**Text segment:**
[start]
That God is One, is a theme throughout Scripture (1 Cor. 8:6, Eph. 4:6, 1 Tim. 2:5). Calvin is not so interested in a defense of God’s Oneness as he is of the implications of this Oneness. And there is a series of building consequences.

First, if God is one, His glory cannot be transferred to another. God’s glory must fully reside within himself. Calvin writes, “as often as Scripture asserts that there is one God, it is not contending over the bare name, but also prescribing that nothing belonging to his divinity is to be transferred to another” (117).

Taking some of God’s glory or honor or worship and transferring that to another person, place or thing is dangerous. Calvin writes, “unless everything proper to his divinity resides in the one God, he is despoiled of his honor, and the reverencing of him profaned,” and, “The glory of his divinity is so rent asunder (although stealthily and craftily) that his whole glory does not remain with him alone” (118).

This leads to the next implication. If God is One, and His honor rests within Himself alone, then other displays of His glory are dangerous (as we saw in chapter 11). If God is One God and His glory is not shared with another, then there is no place for religious veneration given to images, dead saints, or religious leaders. All religious reverence and veneration is due to the One invisible God.

These conclusions force Calvin to see no distinction between Rome’s “honoring” God alone (latria) and “serving” images and saints (dulia). To serve or honor anyone or anything else is wrong. Calvin writes,

“the distinction between latria and dulia, as they called them, was invented in order that divine honors might seem to be transferred with impunity [without dishonoring Him] to angels and the dead. For is it obvious that the honor the papists give to the saints really does not differ from the honoring of God. Indeed, they worship both God and the saints indiscriminately, except that when they are pressed, they wriggle out with the excuse that they keep unimpaired for God what is due him because they leave latria to him” (118).

So is there a difference between religiously reverencing images and saints and reverencing God? No. Calvin understands any reverence towards anything but God is idolatry. He makes this argument from three texts.
[end]
**Exercises to complete:**
a) Decide whether each statement agrees with the passage on Calvin and God's Oneness, answering yes or no and quoting the words that settle it: (i) Calvin is chiefly concerned with defending God's Oneness. (ii) Calvin sees no distinction between latria and dulia. (iii) Calvin makes his argument about idolatry from two texts.
b) Condense the paragraph of the passage on Calvin and God's Oneness that begins "This leads to the next implication" into two shorter sentences, keeping its main facts.
c) Extend the passage on Calvin and God's Oneness, starting after its last sentence.
The rows are separate material, apart from the passage on Calvin and God's Oneness.

**Dataset rows:**
[start]
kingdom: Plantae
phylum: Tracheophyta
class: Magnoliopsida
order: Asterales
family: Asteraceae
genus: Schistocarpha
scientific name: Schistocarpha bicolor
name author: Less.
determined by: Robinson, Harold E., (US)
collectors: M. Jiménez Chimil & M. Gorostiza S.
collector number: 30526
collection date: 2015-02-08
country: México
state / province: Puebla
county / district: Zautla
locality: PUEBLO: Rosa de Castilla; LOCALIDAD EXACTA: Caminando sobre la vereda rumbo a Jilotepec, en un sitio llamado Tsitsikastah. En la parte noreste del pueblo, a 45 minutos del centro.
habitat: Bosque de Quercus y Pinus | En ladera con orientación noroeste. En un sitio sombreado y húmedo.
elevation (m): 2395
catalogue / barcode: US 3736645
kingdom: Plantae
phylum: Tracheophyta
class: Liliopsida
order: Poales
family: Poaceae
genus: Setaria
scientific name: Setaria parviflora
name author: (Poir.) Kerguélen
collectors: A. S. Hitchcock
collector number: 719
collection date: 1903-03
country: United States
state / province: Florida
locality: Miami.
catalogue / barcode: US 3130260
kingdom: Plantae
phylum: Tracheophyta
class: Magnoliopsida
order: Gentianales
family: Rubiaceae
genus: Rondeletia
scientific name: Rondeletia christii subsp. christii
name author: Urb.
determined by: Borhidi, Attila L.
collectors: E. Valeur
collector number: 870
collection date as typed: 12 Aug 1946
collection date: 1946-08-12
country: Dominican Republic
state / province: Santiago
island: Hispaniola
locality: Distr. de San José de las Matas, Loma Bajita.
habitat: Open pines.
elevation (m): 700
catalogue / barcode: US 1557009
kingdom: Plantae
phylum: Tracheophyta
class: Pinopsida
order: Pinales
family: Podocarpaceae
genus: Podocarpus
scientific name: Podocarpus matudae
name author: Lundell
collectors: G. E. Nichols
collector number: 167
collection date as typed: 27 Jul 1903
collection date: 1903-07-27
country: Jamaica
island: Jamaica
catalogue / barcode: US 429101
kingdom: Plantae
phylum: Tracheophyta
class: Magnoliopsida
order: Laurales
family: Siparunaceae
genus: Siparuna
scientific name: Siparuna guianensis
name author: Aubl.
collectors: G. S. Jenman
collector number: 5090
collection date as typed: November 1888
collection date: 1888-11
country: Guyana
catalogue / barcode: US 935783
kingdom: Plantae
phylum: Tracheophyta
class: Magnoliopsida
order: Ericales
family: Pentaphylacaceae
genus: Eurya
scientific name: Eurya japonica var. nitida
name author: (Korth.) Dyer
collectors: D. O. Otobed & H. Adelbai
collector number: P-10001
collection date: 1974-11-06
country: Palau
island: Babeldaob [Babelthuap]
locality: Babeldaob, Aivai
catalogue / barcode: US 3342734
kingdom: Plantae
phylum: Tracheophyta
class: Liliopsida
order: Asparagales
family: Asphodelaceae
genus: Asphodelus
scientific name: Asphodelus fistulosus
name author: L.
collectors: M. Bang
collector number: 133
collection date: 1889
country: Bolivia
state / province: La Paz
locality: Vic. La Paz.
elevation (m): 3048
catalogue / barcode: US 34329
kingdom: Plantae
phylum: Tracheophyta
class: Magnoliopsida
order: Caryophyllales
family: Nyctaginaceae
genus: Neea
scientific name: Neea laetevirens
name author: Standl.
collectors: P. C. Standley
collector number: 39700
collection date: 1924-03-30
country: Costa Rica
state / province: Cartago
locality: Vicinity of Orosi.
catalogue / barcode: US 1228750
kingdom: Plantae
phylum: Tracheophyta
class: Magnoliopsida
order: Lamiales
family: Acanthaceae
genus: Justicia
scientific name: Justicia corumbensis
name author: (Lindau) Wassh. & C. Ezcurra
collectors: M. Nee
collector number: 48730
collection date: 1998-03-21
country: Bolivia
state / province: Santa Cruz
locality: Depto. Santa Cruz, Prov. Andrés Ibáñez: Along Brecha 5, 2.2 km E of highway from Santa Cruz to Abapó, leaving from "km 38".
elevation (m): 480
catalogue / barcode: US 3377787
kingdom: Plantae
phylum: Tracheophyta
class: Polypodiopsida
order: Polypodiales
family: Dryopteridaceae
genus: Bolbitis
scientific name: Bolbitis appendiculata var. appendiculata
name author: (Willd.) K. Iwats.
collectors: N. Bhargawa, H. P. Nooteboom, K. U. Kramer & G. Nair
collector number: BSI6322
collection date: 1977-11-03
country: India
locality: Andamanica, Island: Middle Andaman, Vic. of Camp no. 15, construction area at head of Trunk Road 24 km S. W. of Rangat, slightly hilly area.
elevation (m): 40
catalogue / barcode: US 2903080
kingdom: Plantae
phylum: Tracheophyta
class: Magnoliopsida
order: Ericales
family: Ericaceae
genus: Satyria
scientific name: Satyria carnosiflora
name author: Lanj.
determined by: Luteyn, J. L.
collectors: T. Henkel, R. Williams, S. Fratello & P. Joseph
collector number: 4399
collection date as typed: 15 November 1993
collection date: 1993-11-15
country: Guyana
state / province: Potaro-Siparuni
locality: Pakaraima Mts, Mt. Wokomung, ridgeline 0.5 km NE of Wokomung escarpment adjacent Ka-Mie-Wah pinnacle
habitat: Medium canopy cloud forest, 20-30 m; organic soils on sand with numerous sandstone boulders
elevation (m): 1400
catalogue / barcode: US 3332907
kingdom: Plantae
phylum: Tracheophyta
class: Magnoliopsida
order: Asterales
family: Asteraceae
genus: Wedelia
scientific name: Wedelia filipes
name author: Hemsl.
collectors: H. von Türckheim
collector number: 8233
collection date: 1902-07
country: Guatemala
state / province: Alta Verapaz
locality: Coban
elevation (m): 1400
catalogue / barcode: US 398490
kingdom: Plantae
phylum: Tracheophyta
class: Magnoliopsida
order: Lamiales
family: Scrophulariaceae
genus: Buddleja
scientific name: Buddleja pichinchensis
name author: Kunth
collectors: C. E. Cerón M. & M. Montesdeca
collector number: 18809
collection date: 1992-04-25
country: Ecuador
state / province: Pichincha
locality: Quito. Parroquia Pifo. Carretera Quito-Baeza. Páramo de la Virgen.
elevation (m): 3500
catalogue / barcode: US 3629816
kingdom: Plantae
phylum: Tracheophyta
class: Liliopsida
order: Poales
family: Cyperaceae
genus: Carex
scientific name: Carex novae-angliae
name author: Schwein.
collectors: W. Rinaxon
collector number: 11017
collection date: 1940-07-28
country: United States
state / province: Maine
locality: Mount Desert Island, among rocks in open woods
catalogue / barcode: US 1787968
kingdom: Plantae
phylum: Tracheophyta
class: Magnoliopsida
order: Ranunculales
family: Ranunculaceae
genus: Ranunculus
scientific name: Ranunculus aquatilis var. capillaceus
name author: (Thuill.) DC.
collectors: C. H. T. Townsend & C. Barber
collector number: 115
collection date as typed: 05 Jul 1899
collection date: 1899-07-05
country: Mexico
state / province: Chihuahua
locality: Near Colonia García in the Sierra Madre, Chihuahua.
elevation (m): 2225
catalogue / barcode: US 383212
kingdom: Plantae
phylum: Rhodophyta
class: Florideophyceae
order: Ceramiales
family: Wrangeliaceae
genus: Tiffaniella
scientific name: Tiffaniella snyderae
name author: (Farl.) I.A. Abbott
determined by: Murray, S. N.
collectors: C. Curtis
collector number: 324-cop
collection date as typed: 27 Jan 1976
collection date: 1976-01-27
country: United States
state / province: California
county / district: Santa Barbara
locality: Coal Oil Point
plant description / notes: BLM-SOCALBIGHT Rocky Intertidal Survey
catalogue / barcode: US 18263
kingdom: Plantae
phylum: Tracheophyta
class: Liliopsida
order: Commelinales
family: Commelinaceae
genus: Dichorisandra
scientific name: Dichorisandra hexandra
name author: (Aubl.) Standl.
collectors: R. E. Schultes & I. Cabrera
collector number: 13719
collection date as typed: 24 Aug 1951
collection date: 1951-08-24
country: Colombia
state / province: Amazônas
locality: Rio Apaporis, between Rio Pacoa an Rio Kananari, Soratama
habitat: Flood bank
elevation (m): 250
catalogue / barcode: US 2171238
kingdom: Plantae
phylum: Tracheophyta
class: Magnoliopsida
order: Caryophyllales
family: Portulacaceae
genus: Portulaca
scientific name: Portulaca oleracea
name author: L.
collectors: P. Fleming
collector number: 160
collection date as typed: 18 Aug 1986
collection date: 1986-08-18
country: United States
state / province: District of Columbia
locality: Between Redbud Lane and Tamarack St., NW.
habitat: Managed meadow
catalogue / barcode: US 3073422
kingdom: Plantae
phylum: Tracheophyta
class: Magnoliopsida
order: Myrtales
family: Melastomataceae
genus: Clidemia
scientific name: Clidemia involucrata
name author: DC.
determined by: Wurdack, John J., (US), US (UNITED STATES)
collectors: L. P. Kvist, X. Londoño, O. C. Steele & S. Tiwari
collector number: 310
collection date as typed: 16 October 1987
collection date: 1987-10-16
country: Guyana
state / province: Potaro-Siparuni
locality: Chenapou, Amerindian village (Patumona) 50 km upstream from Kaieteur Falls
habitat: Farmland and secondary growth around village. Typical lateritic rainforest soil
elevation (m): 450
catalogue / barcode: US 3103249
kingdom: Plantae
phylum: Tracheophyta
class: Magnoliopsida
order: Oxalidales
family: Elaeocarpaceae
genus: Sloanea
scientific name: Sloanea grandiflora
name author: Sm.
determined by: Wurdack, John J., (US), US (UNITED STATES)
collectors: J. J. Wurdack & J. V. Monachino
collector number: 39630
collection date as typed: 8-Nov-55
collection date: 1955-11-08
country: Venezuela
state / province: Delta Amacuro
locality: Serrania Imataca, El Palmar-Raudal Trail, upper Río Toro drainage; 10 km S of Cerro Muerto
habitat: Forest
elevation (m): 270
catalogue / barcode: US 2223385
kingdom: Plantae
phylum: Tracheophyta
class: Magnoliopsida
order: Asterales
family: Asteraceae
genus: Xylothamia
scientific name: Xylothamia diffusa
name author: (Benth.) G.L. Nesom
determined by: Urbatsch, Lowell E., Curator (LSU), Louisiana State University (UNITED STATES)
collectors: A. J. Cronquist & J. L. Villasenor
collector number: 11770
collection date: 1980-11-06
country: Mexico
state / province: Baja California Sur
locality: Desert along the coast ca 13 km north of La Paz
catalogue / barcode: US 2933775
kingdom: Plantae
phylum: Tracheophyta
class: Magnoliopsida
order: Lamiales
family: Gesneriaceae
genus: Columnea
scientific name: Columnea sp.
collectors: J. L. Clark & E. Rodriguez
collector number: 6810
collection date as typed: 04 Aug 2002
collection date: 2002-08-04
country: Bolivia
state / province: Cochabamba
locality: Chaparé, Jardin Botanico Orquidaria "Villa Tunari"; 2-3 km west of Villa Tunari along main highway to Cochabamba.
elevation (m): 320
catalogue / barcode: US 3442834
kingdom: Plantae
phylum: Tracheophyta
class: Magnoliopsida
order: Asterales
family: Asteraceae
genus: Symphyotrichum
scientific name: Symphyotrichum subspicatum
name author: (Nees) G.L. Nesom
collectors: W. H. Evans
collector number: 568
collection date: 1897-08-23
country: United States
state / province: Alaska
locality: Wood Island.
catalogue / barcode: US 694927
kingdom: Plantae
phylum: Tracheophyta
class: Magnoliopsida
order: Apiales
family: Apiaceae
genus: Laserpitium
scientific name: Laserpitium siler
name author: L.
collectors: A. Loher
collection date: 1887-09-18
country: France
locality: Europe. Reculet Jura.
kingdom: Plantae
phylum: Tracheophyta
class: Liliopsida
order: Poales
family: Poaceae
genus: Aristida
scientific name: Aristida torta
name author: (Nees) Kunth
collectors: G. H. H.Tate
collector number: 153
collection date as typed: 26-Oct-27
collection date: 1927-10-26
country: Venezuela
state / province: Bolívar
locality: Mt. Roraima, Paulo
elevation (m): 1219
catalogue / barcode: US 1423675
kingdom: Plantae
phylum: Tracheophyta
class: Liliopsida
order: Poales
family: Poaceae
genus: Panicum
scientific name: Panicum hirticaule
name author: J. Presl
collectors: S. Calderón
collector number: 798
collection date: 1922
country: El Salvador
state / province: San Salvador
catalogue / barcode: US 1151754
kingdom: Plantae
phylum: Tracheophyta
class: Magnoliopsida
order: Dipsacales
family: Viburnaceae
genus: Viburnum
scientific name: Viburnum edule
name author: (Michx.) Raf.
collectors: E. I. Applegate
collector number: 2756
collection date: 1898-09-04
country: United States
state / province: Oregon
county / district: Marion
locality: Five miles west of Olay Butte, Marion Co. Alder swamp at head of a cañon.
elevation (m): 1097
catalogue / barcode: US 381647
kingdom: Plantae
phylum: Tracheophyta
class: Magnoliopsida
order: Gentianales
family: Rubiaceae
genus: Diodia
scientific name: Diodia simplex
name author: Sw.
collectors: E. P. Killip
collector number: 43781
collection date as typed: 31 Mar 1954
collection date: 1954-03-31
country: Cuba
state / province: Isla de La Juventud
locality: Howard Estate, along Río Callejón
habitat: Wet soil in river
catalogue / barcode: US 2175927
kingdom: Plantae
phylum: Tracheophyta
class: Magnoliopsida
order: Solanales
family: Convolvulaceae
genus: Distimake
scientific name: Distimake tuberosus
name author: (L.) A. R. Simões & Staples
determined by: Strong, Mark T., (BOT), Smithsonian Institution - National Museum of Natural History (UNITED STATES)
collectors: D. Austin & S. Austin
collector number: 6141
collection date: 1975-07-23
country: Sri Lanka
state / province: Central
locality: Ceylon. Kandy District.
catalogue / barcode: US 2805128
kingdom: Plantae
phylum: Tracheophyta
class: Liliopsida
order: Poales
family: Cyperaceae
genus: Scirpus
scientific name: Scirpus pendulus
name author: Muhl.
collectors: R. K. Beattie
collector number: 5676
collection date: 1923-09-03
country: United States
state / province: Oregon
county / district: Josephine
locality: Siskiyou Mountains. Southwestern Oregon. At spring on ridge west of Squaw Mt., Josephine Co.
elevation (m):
[end]
**Final answers:**
a)
(i) No: "Calvin is not so interested in a defense of God’s Oneness as he is of the implications of this Oneness."
(ii) Yes: "These conclusions force Calvin to see no distinction between Rome’s “honoring” God alone (latria) and “serving” images and saints (dulia)."
(iii) No: "He makes this argument from three texts."

b) If God is One and His honor rests in Himself alone, other displays of His glory are dangerous, as shown in chapter 11. Because His glory is shared with no other, religious veneration of images, dead saints, or religious leaders has no place, and all such reverence belongs to the One invisible God.

c)
The first comes in the context of Satanic temptations of Christ. We are told,

“Again, the devil took him to a very high mountain and showed him all the kingdoms of the world and their glory. And he said to him, ‘All these I will give you, if you will fall down and worship me [Gk. proskynëseis].’ Then Jesus said to him, ‘Be gone, Satan! For it is written, ‘You shall worship [Gk. proskynëseis] the Lord your God and him only shall you serve [Gk. latreuseis]’” (Matt 4:8-10).

Calvin understood the Greek word for “worship” [proskynëseis] — while it certainly can reference outright worship — it’s also used simply as a general word for “venerating,” “prostrating” or “honoring.” Satan was not asking for outright worship but “only a reverent kneeling” (119). But Jesus equates this reverent kneeing towards Satan [proskynëseis] with directly serving [latreuseis] Satan. This was objectionable because any religious reverence towards Satan – bowing, honoring, praising, serving — was wrong because all reverence and honor must be directed only towards the One God!

Two clearer illustrations follow. First, the Apostle John was chided for “reverently kneeing” towards an angel (Rev. 19:10, 22:8-9). Calvin writes, “we ought not to suppose John to be so senseless as to wish to transfer to an angel the honor due God alone. But because any reverential act that has been joined with religion cannot but savor of something divine, he could not have ‘knelt’ to the angel without detracting from God’s glory” (119). God’s Oneness forbids reverent kneeling towards angels.

The clearest argument is the account of Cornelius “reverently kneeling” to the Apostle Peter. “Whenhc112.jpg Peter entered, Cornelius met him and fell down at his feet and worshiped [proskynëseis] him. But Peter lifted him up, saying, ‘Stand up; I too am a man’” (Acts 10:25-26). Peter would not stomach veneration of anyone but God. Religious bowing to men was forbidden.

Calvin argues from Scripture that “reverent kneeling” is reserved for God alone.

So why all the higgle and haggle about Greek and Latin terms? Calvin is arguing that Scripture forbids all “reverent kneeling” towards religious authorities, angels, saints and images. Because God is One, God alone gets the kneeling, worship, praise and glory. Both the latria and dulia are His alone. Calvin reminds us that “we must not pluck away even a particle of his glory” and “whenever any observances of piety are transferred to some one other than the sole God, sacrilege occurs” (119-120). God is One.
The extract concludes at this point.